Davóne Tines, singer
A thing that’s been keeping me busy is collaborating with Zack Winokur to create something for the digital space centered around our show “The Black Clown.” The development is being supported by the Lincoln Center at Home platform. There will be conversations between myself, creative team and cast members and various literary and artistic guests. There will be footage from the show, live performances by myself and cast members, and a living library offering a multifaceted look at the production research, archive materials and resources that expand our conversation.

Benjamin Hochman, pianist
I’m making music more than ever. It was so unexpected to have all this free time on my hands. I’ve been spending a lot with Bach and Beethoven. Bach, because everything starts and ends there, so I’ve been playing the “Goldberg” Variations; the toccatas; a beautiful Busoni piece, “Fantasia on J.S. Bach.” And Beethoven, reading through all the piano sonatas, especially spending time with the “Hammerklavier” and Opus 111. I’ve been getting to know more recent music, too: works by Rebecca Saunders, Unsuk Chin, Enno Poppe. I’m learning Berio’s Sequenza, which I’m scheduled to play at the Santa Fe Chamber Music Festival this summer, if it happens. I’ve also been studying the Brahms symphonies, and the Wagner operas — the “Ring,” “Tristan” — partly through the Met broadcasts. I played through the score to “Das Rheingold” at the piano. How great is that?

Meredith Monk, composer and singer
It did take me a while to settle down and get my routine and discipline. Little by little I’m quieting down, working on material. I’m vocalizing every day; I’m doing physical exercises every day.

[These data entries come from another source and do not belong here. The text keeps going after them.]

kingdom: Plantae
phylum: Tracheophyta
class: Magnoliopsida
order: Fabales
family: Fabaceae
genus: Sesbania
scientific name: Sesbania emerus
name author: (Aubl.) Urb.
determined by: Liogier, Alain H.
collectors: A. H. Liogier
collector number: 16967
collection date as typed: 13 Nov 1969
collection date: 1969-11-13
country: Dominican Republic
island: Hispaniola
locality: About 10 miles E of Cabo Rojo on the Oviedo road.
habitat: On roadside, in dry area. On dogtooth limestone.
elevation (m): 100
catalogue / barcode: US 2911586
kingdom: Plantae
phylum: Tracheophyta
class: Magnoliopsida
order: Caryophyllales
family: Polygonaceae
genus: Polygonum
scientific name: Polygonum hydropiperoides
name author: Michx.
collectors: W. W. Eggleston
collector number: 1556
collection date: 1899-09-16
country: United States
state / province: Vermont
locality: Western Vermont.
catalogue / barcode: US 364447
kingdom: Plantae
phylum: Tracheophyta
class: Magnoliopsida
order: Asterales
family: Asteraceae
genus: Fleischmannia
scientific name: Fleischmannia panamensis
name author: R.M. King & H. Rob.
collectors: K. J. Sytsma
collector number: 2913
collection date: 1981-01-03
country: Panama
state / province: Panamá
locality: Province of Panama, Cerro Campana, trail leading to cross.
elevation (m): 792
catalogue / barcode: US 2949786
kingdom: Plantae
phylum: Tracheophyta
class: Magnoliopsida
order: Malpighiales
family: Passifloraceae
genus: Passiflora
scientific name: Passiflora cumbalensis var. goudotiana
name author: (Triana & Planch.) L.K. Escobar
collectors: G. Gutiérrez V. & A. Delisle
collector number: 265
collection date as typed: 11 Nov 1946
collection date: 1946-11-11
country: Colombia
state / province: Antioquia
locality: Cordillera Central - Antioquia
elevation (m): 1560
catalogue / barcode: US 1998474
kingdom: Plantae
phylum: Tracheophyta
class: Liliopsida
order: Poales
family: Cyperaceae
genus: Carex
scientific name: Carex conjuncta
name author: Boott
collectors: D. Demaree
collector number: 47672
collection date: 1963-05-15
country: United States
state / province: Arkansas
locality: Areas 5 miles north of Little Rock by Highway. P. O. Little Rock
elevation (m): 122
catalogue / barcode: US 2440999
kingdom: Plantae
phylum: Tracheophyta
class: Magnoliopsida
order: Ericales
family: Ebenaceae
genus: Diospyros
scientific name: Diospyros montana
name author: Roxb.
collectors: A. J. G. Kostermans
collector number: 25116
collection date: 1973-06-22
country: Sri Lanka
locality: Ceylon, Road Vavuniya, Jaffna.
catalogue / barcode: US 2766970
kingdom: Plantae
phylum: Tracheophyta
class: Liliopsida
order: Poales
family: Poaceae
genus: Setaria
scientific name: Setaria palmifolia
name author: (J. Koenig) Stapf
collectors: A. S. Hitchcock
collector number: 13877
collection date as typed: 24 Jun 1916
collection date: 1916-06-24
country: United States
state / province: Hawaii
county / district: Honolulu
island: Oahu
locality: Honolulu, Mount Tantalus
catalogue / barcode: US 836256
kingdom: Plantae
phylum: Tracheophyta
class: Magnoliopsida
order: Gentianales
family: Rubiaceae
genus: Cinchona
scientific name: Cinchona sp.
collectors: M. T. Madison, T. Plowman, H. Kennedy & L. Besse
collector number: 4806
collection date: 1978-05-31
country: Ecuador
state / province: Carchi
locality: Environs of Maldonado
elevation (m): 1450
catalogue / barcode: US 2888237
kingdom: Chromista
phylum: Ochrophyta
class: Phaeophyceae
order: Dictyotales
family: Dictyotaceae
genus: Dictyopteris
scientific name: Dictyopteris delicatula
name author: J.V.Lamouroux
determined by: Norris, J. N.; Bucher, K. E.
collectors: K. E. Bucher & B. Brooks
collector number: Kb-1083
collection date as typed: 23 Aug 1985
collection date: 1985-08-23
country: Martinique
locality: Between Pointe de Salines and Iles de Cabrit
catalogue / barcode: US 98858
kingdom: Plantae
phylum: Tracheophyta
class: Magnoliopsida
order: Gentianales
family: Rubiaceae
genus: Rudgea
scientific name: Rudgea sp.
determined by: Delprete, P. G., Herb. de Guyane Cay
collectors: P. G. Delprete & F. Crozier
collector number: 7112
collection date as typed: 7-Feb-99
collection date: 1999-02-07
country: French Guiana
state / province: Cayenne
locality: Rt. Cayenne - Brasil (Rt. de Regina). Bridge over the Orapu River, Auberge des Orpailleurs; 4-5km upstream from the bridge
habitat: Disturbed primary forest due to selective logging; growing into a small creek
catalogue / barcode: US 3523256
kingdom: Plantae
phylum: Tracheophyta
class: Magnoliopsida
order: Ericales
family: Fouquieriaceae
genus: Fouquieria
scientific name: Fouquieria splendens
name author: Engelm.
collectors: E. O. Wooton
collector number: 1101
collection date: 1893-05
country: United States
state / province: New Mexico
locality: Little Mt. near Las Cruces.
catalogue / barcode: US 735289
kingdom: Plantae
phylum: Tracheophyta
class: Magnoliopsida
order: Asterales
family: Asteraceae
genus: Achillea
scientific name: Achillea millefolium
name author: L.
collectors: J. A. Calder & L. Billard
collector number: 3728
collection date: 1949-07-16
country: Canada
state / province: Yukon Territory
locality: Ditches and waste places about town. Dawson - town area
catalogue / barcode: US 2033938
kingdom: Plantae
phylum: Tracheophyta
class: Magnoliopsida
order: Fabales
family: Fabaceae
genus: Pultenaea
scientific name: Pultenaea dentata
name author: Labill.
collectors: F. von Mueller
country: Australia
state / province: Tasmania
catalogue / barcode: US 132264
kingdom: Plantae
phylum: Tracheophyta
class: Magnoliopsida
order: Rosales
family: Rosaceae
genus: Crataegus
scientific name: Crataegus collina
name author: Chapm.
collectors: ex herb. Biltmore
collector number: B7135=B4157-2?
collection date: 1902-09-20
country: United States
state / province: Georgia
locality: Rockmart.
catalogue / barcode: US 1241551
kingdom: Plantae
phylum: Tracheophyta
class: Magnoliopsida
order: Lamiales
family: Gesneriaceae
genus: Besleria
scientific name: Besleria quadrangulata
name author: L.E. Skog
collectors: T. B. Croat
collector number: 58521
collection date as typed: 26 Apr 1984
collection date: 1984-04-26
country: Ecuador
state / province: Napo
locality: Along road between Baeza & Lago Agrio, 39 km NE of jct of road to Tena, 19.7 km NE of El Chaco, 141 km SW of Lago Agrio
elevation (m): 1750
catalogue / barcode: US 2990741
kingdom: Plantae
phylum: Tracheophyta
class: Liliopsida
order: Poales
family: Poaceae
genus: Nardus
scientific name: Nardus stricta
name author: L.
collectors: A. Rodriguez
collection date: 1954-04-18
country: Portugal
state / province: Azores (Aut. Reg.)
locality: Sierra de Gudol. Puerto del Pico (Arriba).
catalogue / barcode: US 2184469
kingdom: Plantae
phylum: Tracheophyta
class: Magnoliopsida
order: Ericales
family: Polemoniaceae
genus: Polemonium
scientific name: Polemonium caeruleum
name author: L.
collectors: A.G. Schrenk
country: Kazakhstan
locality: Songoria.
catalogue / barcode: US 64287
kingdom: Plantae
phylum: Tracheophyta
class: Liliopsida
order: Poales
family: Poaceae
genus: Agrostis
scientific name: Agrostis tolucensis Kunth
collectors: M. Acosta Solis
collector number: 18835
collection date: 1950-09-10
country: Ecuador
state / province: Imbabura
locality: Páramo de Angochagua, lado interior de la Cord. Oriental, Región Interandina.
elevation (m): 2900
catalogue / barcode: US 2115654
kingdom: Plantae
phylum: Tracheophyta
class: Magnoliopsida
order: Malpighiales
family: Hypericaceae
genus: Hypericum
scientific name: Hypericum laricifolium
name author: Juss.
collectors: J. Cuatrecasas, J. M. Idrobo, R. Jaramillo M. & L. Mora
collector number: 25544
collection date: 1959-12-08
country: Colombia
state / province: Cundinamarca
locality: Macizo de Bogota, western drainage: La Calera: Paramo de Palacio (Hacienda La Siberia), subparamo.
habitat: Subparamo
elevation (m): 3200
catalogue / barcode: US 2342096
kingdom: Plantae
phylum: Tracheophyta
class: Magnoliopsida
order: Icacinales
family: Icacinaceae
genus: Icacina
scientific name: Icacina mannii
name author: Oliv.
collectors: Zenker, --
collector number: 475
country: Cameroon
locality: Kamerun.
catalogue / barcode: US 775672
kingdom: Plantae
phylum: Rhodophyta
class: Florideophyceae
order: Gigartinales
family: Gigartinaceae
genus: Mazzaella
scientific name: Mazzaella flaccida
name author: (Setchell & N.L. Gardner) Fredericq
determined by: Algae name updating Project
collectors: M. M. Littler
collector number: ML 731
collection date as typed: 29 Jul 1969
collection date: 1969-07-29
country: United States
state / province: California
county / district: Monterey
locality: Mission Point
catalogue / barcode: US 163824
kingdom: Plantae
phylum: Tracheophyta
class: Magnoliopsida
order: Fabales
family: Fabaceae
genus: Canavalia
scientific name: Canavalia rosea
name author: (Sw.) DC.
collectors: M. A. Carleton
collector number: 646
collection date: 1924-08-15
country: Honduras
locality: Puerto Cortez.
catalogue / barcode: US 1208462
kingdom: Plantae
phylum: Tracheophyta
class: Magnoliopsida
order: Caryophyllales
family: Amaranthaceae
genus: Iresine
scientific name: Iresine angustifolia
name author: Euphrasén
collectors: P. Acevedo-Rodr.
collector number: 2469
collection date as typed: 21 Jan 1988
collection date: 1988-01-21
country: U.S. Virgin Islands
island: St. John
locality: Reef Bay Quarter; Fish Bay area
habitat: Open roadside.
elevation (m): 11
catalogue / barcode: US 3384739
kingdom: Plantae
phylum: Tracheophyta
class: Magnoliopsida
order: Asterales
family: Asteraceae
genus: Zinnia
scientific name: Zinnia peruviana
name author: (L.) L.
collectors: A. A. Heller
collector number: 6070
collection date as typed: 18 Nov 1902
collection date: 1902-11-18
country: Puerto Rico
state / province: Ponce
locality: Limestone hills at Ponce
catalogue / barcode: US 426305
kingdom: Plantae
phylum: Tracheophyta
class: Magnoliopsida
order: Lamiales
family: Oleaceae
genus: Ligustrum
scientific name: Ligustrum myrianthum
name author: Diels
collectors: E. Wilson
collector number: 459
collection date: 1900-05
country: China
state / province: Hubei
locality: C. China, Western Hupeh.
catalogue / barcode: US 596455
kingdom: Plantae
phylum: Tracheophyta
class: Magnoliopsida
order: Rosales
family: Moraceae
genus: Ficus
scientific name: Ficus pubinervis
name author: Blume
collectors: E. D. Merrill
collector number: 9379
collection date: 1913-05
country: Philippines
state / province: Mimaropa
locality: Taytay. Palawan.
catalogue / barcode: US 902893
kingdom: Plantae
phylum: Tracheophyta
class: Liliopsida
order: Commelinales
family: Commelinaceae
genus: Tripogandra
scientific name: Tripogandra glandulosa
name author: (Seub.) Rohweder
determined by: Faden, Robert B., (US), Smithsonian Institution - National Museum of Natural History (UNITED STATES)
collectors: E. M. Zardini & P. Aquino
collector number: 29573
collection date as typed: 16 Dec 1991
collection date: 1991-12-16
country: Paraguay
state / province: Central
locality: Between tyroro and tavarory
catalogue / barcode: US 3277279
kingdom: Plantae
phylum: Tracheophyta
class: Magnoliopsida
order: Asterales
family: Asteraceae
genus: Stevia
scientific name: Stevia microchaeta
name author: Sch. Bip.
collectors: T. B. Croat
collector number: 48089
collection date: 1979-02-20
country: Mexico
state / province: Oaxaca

I’m working on a gigantic new piece, so it’s giving me some time. in a way it’s the third piece of a trilogy about our relationship to nature. The working title is “Indra’s Net”; it’s concert music slash music theater and also an installation.

Once I got over having my meltdown about being all alone, I was grateful. Even if you’re grieving, you can create — and there can be moments of joy in the grief.